We did a little experiment at work the other day. We remote-erased my iPhone. The process is very simple:

  • the user (me) signed up to receive work emails on my (personal) phone. The standard protocol for this is called Microsoft Exchange. It’s secure, robust and very simple to manage in any size organisation. It’s different to IMAP (which is what gmail and hotmail use). You’ve probably already done this.
  • an engineer logs into the Microsoft Exchange Server, finds your account, finds the relevant device and presses “remote erase.”

What happened next was astonishing. About 10 seconds after the engineer clicked the mouse button, my phone turned off. No warning. Then it restarted and it was factory reset. Completely erased.

It had carefully backed up my phone beforehand, so I didn’t panic. Yet.

When I restored, and the added the work email account, it erased again. I had to get the engineer to remove the device from the list on the Microsoft Exchange Server.

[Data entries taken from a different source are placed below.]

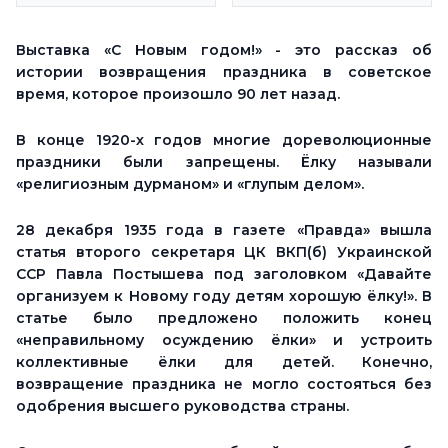
Выставка «С Новым годом!» - это рассказ об
истории возвращения праздника в советское
время, которое произошло 90 лет назад.
В конце 1920-х годов многие дореволюционные
праздники были запрещены. Ёлку называли
«религиозным дурманом» и «глупым делом».
28 декабря 1935 года в газете «Правда» вышла
статья второго секретаря ЦК ВКП(б) Украинской
ССР Павла Постышева под заголовком «Давайте
организуем к Новому году детям хорошую ёлку!». В
статье было предложено положить конец
«неправильному осуждению ёлки» и устроить
коллективные ёлки для детей. Конечно,
возвращение праздника не могло состояться без
одобрения высшего руководства страны.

While this is a bit shocking, it’s actually a good thing. It means that if your phone gets lost or stolen, then your employer can protect their own interests. They don’t have to rely on you and “find my iphone.”

But, you’re right: it is a bit of a worry. There’s no Apple warning about it and I’ve never seen it in an employee email use agreement. People just don’t know about it.

3 Comments to “What you need to know when you put your work email account on your iPhone”

  1. Steve Voisey 29 September 2012 at 4:46 pm #

    Mrs Voisey read my post then asked a question:
    Is it safe to put your work email on your personal phone?
    Well, do you trust your employer? Some people don’t. If you don’t then you’re being pretty generous by using your personal phone.
    If you do, then they probably trust you.
    It’s really important that both partys are aware of this stuff.

  2. Andy 1 October 2012 at 7:48 pm #

    In the same vein, should you put your work email on a smartphone without a passcode or similar method to lock the phone to stop accidental viewing of emails?

    I think it’s pretty reasonable for organisations to develop policies in partnership with employees for these situations.

    • Steve Voisey 1 October 2012 at 7:52 pm #

      Thanks, Andy. I agree. It’s perfectly reasonable to insist on security standards on employee’s devices.